To ensure appropriate regulatory oversight is provided, the Australian Securities and Investments Commission (ASIC) will be given the necessary legal power to investigate and prosecute market manipulation in the carbon market. This will be achieved by designating carbon pollution permits and Kyoto units as financial products for the purposes of the Corporations Act 2001. Some adjustments to that regime will be necessary to fit the characteristics of permits and to ensure no unnecessary compliance costs. The Government will consult further on these adjustments. The net effect will be that the permit market will be subject to the same effective safeguards as the Commonwealth bond market. Rules will be put in place to provide additional safeguards against individual entities manipulating auctions, and banking and borrowing provisions provide a powerful check against such behaviour. The economy-wide competition provisions of the Trade Practices Act 1974 will also apply.
The carbon price
Seeking to meet national emissions targets through the Scheme will generate an explicit carbon price. The price of carbon will be determined by the balance of supply and demand for permits. The Scheme design incorporates a number of internal stabilisers and constraints on carbon prices. Pricing volatility, and upside price risk, will be reduced by:
  • widespread coverage, as excluding sectors will push up the cost on the economy
  • the ability to bank (i.e. save) and borrow permits, which can help promote a smoother carbon price path
  • a ban on the export of permits in the Scheme's initial years, to reduce upward price pressure on the Scheme
  • unlimited access to international abatement delivered through the Kyoto Protocol's project-based flexibility mechanisms, which acts to cap permit prices and total Scheme costs
  • a transitional cap on the price of permits which provides a further safety valve for the Scheme.

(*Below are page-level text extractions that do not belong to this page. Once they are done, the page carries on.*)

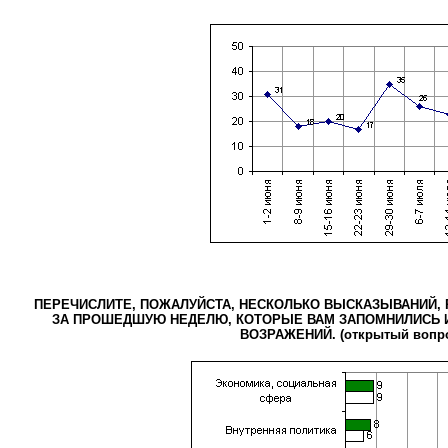
ПЕРЕЧИСЛИТЕ, ПОЖАЛУЙСТА, НЕСКОЛЬКО ВЫСКАЗЫВАНИЙ, 
ЗА ПРОШЕДШУЮ НЕДЕЛЮ, КОТОРЫЕ ВАМ ЗАПОМНИЛИСЬ И
ВОЗРАЖЕНИЙ. (открытый вопр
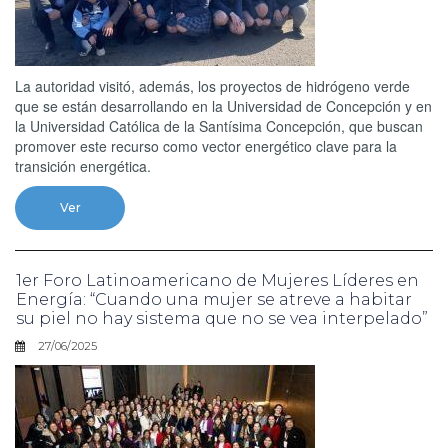
La autoridad visitó, además, los proyectos de hidrógeno verde
que se están desarrollando en la Universidad de Concepción y en
la Universidad Católica de la Santísima Concepción, que buscan
promover este recurso como vector energético clave para la
transición energética.
Ver
1er Foro Latinoamericano de Mujeres Líderes en
Energía: “Cuando una mujer se atreve a habitar
su piel no hay sistema que no se vea interpelado”
27/06/2025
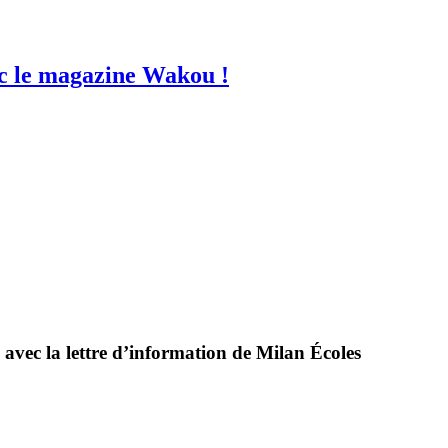
vec le magazine Wakou !
 avec la lettre d’information de Milan Écoles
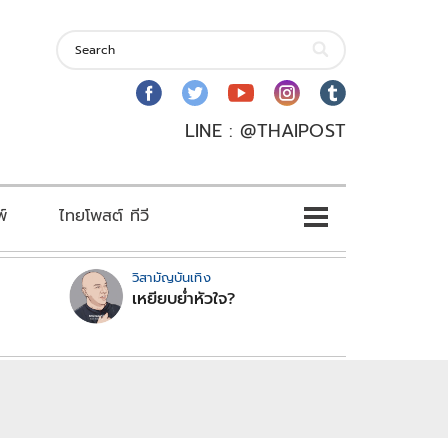
LINE : @THAIPOST
พ์
ไทยโพสต์ ทีวี
วิสามัญบันเทิง
เหยียบย่ำหัวใจ?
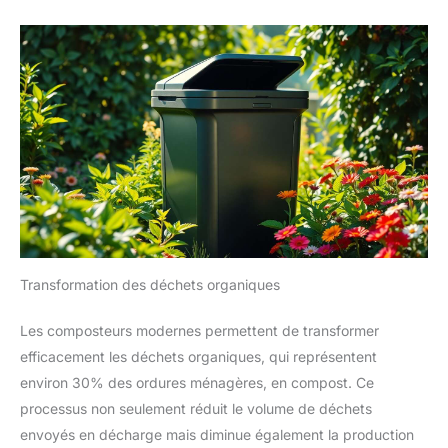
Transformation des déchets organiques
Les composteurs modernes permettent de transformer
efficacement les déchets organiques, qui représentent
environ 30% des ordures ménagères, en compost. Ce
processus non seulement réduit le volume de déchets
envoyés en décharge mais diminue également la production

One of the outputs of the Treasury modelling was a time profile for carbon prices for different scenarios. It is important to recognise that the Treasury modelling focuses on the medium to long term economic impacts of policies to reduce emissions. It does not attempt to predict short term international emission prices.
The Treasury modelling suggests that, in the context of efficient market-based global action to stabilise greenhouse gas concentrations at 550 ppm, the initial emission price in 2010 could be around A$23/t CO2-e in nominal terms. Stabilising at lower concentration levels requires faster cuts in global emissions and higher emission prices. The starting price is 40 per cent higher to achieve 510 ppm and 110 per cent higher to achieve 450 ppm. Consistent with the target range chosen, the Government has decided to set a price cap for five years, of $40 per tonne at Scheme commencement, rising at five per cent real per annum.

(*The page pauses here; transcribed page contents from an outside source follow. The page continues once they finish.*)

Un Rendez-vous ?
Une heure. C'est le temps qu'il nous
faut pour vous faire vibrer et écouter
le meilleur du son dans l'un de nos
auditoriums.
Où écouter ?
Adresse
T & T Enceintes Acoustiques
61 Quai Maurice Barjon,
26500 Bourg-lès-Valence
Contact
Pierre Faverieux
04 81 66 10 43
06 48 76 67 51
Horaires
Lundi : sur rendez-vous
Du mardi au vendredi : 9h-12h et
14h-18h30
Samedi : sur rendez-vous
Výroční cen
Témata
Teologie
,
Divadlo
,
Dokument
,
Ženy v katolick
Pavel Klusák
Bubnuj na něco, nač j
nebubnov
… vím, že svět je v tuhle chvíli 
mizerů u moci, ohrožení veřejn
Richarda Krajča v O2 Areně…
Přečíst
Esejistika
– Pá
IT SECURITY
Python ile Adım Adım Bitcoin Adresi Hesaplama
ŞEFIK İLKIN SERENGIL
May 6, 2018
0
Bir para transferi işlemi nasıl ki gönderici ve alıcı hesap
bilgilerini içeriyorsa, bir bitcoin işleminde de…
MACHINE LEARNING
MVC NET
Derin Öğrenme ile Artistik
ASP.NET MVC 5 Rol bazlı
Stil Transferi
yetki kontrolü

Reflecting that the actual carbon price will be determined by the market, assistance to business and households has been based on an assumed initial carbon price of $25 per tonne of CO2-e, broadly consistent with the Treasury modelling. Each year the Government will review the adequacy of the household assistance package in the context of the Budget.
Household assistance
Carbon costs will be incorporated in the prices of goods and services, and will ultimately be borne by consumers. The Government has recognised this impact, and is providing a substantial package of measures to help households adjust to the impacts of the Scheme. The total size of this assistance package is estimated to be $6.0 billion in 2011-12.